相変わらずおキレイである。 今宵の色物は粋曲か。 ちょっと得をした気分で会場入り。

前日の師匠・小三治に続けて弟子・喜多八を聴く。
実は火・水・木と禁断の三連荘なのである。 喜多八は三ヶ月ぶりだ。

天どんの 「 たらちね 」 は例によってお千代が金髪のハーフ。
まくらで本当の 「 たらちね 」 について解説してサゲまで教えてから本題に。
言葉が丁寧な上に英語とチャンポンで喋るお千代。 初めて聴く人は面食らう変わりネタ。
相変わらず面白かった。 以前より台詞回しが複雑になっているようだ。
キワモノだが中身が進化している。 これも個性、頑張って欲しい。

喜多八の 「 短命 」 は聴くより観るだ。
短命の理由を問われてご隠居が言い難そうに身振り手振りでお茶を濁す。
そろそろ察してくれよと云ったところだが八五郎の勘が鈍い。
やがて声はなくなりただ々々手振りを繰り返すばかり。
表情を含めてその可笑し味は生高座ならではである。
これも少しずつ演じ方を変えているようだ。 短命、進化中。

一旦引っ込んで二席目。 ネタ出しの 「 宿屋の仇討ち 」。 とりネタかと思ったので意外であった。
世話九郎の居住まい、喜多八の重みのある声が良く似合う。
そしてまた築地の河岸仲間三人衆のお調子者が上手いから、その対比がなかなか楽しい。
色々くすぐりの入る白酒のも楽しいが、喜多八の本寸法が耳に心地好いのであった。

食いつきは小菊姐さん。 しなやかで艶っぽい。 この人が高座に上がると本当に華やかだ。
たっぷり唄ってサッと下がった。 客あしらいも鮮やかで格好いい女である。

とりは 「 鼠穴 」。
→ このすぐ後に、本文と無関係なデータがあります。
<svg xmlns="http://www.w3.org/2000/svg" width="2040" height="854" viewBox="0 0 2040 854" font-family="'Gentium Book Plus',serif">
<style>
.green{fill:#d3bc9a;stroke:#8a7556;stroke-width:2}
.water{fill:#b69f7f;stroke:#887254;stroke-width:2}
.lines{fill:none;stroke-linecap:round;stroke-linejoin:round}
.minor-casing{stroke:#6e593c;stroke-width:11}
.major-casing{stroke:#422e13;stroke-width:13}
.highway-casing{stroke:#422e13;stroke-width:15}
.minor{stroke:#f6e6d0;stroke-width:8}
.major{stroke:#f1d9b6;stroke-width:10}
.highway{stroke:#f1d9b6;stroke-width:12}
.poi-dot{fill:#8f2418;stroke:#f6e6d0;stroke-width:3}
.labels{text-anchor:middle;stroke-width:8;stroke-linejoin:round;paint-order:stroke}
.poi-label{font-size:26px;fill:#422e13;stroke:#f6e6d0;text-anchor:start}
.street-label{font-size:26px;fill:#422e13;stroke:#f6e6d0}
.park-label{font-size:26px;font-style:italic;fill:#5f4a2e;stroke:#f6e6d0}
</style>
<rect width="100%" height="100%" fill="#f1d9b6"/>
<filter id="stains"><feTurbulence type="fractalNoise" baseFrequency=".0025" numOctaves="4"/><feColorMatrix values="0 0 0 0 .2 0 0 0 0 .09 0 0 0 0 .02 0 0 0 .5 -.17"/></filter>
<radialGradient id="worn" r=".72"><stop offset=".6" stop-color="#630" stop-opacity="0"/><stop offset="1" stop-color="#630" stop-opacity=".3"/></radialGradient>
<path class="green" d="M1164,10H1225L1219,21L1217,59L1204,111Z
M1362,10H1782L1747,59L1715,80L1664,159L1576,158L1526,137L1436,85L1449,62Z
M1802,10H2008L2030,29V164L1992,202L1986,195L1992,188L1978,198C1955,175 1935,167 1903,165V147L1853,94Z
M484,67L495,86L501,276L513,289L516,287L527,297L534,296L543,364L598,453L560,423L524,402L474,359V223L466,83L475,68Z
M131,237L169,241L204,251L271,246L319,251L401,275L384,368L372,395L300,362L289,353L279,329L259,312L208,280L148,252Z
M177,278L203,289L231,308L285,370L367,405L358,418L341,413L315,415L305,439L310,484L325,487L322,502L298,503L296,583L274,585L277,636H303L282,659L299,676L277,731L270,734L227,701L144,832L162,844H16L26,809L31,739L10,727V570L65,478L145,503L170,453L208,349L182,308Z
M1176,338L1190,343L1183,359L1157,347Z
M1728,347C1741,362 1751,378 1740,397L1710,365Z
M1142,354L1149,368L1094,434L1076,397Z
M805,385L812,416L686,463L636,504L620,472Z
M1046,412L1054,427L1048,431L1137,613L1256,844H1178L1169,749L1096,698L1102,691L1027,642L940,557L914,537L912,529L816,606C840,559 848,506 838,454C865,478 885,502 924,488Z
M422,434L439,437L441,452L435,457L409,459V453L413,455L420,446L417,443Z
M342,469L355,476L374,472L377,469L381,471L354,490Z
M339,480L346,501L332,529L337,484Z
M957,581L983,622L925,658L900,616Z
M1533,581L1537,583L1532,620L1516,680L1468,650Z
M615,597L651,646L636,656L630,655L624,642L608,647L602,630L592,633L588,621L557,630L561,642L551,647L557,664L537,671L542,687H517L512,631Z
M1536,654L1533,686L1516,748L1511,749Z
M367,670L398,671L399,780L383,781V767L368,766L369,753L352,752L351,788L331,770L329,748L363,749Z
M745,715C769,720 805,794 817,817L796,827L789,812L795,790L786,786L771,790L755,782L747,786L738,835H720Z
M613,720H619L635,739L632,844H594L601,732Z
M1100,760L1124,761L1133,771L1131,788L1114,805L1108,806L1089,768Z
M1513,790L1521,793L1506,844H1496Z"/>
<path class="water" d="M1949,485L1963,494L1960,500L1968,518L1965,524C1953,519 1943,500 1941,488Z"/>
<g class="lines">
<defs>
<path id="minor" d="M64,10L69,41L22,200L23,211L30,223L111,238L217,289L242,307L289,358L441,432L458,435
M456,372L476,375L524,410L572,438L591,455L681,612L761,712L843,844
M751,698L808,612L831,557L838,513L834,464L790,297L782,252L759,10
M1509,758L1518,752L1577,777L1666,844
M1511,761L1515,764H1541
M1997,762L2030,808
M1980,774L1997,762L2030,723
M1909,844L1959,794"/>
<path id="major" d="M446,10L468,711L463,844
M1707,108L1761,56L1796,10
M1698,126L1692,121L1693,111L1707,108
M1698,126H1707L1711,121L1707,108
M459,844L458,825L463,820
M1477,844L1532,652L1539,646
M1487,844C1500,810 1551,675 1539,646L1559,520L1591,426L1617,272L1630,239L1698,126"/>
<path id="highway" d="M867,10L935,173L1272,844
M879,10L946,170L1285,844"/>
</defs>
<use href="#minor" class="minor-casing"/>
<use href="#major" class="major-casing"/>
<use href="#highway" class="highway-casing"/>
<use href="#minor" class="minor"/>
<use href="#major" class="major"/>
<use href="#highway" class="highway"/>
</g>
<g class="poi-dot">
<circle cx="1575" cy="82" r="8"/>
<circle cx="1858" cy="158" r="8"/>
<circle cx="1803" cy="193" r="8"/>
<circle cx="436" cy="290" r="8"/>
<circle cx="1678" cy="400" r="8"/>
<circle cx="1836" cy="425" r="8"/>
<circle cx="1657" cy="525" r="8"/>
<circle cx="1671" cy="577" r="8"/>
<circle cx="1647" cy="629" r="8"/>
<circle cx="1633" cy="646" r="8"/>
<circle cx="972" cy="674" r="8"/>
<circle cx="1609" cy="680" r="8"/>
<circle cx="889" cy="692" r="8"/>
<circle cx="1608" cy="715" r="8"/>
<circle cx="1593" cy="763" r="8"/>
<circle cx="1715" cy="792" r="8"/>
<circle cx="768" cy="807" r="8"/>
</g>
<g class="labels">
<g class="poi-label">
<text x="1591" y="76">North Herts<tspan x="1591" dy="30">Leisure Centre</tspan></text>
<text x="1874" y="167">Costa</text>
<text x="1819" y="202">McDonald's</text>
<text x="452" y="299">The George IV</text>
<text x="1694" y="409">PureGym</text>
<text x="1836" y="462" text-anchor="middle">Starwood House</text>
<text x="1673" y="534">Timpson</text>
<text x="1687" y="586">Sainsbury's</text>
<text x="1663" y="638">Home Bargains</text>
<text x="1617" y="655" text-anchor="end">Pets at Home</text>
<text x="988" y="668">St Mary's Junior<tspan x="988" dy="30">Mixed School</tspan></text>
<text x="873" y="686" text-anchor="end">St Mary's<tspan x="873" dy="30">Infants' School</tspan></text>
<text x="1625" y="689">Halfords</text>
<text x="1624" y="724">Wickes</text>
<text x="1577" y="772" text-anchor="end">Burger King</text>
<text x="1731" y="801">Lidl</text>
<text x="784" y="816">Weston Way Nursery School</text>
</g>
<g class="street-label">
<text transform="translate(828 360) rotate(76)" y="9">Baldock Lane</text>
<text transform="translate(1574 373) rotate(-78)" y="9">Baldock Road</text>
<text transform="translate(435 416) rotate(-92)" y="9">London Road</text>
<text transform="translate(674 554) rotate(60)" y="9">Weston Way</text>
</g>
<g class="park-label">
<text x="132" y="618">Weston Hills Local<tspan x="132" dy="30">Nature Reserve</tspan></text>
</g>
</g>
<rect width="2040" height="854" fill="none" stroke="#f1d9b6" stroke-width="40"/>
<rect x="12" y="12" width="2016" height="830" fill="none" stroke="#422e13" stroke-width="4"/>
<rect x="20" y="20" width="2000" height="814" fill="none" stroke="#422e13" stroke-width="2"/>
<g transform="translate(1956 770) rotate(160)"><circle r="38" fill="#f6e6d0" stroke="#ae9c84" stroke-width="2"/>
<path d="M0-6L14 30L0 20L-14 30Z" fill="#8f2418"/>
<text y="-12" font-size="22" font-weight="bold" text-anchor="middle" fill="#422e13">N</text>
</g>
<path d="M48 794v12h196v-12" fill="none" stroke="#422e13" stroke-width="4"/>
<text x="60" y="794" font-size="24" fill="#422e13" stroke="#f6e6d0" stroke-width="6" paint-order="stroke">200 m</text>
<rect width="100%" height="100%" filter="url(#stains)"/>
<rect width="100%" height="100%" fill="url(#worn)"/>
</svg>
あまり好きな噺ではない。 気分的には小菊さんで満足であった。
前日の深酒と一日の疲れで首の辺りが痛く、そちらが気になり出す始末・・・で、お開き。

11日の三三の後、美人マスターの店で帰り際に水曜にまた来るよと言っておいたのだが、
昨日の今日で酒を飲む気分でもなくラーメン屋で軽く済ませて帰ることに。
仲入りで約束は反故にする旨、侘びのメールを打っておいたので、
残念なことに美味しくなかったラーメンを食べ終えてさっさと家路についた。

そうそう、この日は前列にたまに見かける美人母娘が座っておられた。
娘さんはアラフォーな感じ、楚々とした和美人である。 親子で落語、なんかいい雰囲気なのである。
本人にその気があれば自分も親父を誘って連れ出してみようかね。 ・・・美男父倅じゃないけどさ。